Sabato 16 novembre, ore 10.00, nell’aula “Vecchioni” al Policlinico di Borgo Roma di Verona si terrà l’incontro “Come i farmaci usati nel diabete mellito di tipo 2 possono ritardare il declino cognitivo dipendente dall’età, la demenza, ed i processi degenerativi nella malattia di Parkinson”.
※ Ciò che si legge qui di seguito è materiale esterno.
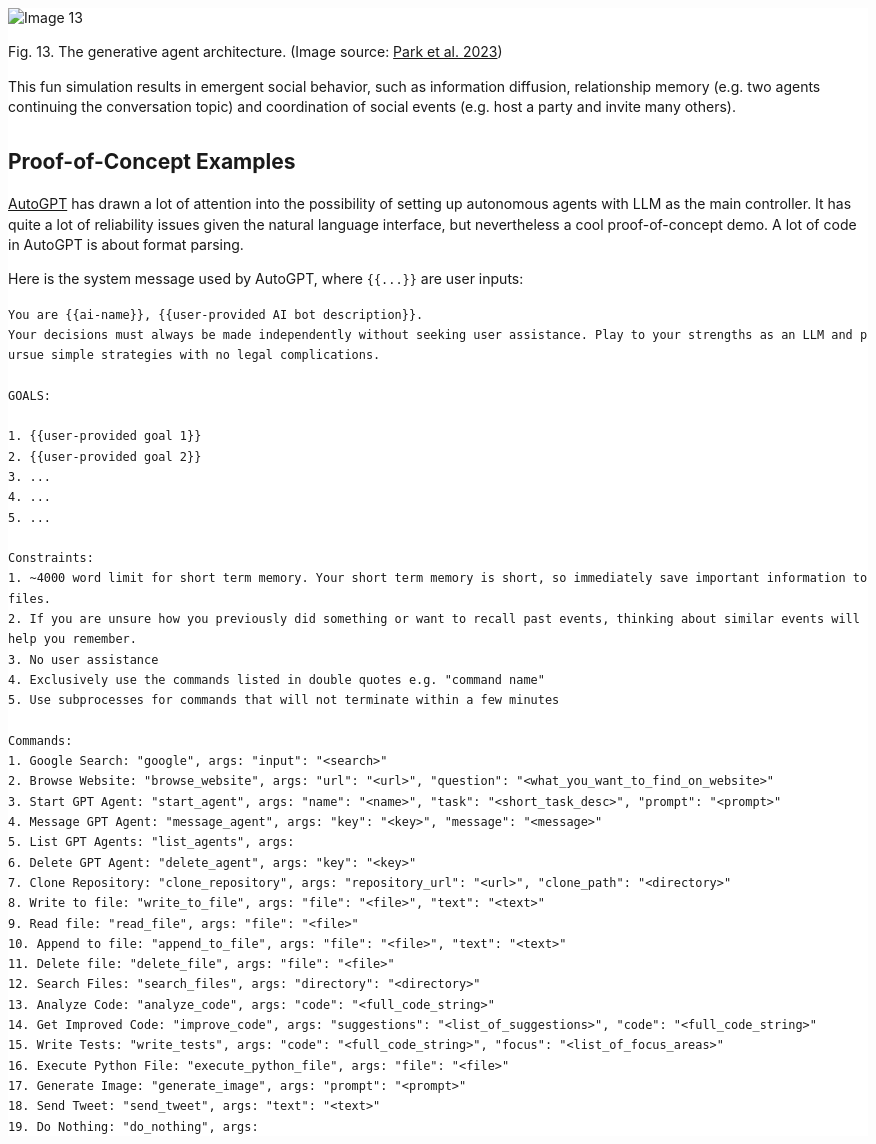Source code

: ![Image 13](https://lilianweng.github.io/posts/2023-06-23-agent/generative-agents.png)

Fig. 13. The generative agent architecture. (Image source: [Park et al. 2023](https://arxiv.org/abs/2304.03442))

This fun simulation results in emergent social behavior, such as information diffusion, relationship memory (e.g. two agents continuing the conversation topic) and coordination of social events (e.g. host a party and invite many others).

Proof-of-Concept Examples
-------------------------

[AutoGPT](https://github.com/Significant-Gravitas/Auto-GPT) has drawn a lot of attention into the possibility of setting up autonomous agents with LLM as the main controller. It has quite a lot of reliability issues given the natural language interface, but nevertheless a cool proof-of-concept demo. A lot of code in AutoGPT is about format parsing.

Here is the system message used by AutoGPT, where `{{...}}` are user inputs:

```
You are {{ai-name}}, {{user-provided AI bot description}}.
Your decisions must always be made independently without seeking user assistance. Play to your strengths as an LLM and pursue simple strategies with no legal complications.

GOALS:

1. {{user-provided goal 1}}
2. {{user-provided goal 2}}
3. ...
4. ...
5. ...

Constraints:
1. ~4000 word limit for short term memory. Your short term memory is short, so immediately save important information to files.
2. If you are unsure how you previously did something or want to recall past events, thinking about similar events will help you remember.
3. No user assistance
4. Exclusively use the commands listed in double quotes e.g. "command name"
5. Use subprocesses for commands that will not terminate within a few minutes

Commands:
1. Google Search: "google", args: "input": "<search>"
2. Browse Website: "browse_website", args: "url": "<url>", "question": "<what_you_want_to_find_on_website>"
3. Start GPT Agent: "start_agent", args: "name": "<name>", "task": "<short_task_desc>", "prompt": "<prompt>"
4. Message GPT Agent: "message_agent", args: "key": "<key>", "message": "<message>"
5. List GPT Agents: "list_agents", args:
6. Delete GPT Agent: "delete_agent", args: "key": "<key>"
7. Clone Repository: "clone_repository", args: "repository_url": "<url>", "clone_path": "<directory>"
8. Write to file: "write_to_file", args: "file": "<file>", "text": "<text>"
9. Read file: "read_file", args: "file": "<file>"
10. Append to file: "append_to_file", args: "file": "<file>", "text": "<text>"
11. Delete file: "delete_file", args: "file": "<file>"
12. Search Files: "search_files", args: "directory": "<directory>"
13. Analyze Code: "analyze_code", args: "code": "<full_code_string>"
14. Get Improved Code: "improve_code", args: "suggestions": "<list_of_suggestions>", "code": "<full_code_string>"
15. Write Tests: "write_tests", args: "code": "<full_code_string>", "focus": "<list_of_focus_areas>"
16. Execute Python File: "execute_python_file", args: "file": "<file>"
17. Generate Image: "generate_image", args: "prompt": "<prompt>"
18. Send Tweet: "send_tweet", args: "text": "<text>"
19. Do Nothing: "do_nothing", args:
```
Il prof. Stefano L. Sensi, ordinario al Dipartimento di Neuroscienze, Imaging e Scienze Cliniche presso l’Università degli Studi “G. d’Annunzio” di Chieti – Pescara, e Institute for Memory Impairments and Neurological Disorders, University of California, Irvine, illustrerà gli studi che dimostrano come l’uso di farmaci usati nel diabete mellito di tipo 2 possano ritardare il declino cognitivo dipendente dall’età, la demenza, e in processi degenerativi nella malattia di Parkinson.
Il prof. Sensi illustrerà inoltre interventi neuroprotettivi non farmacologici, tra cui la stimolazione cerebrale non invasiva, l’esercizio fisico, interventi sul sistema cardiovascolare nonché l’allenamento cognitivo.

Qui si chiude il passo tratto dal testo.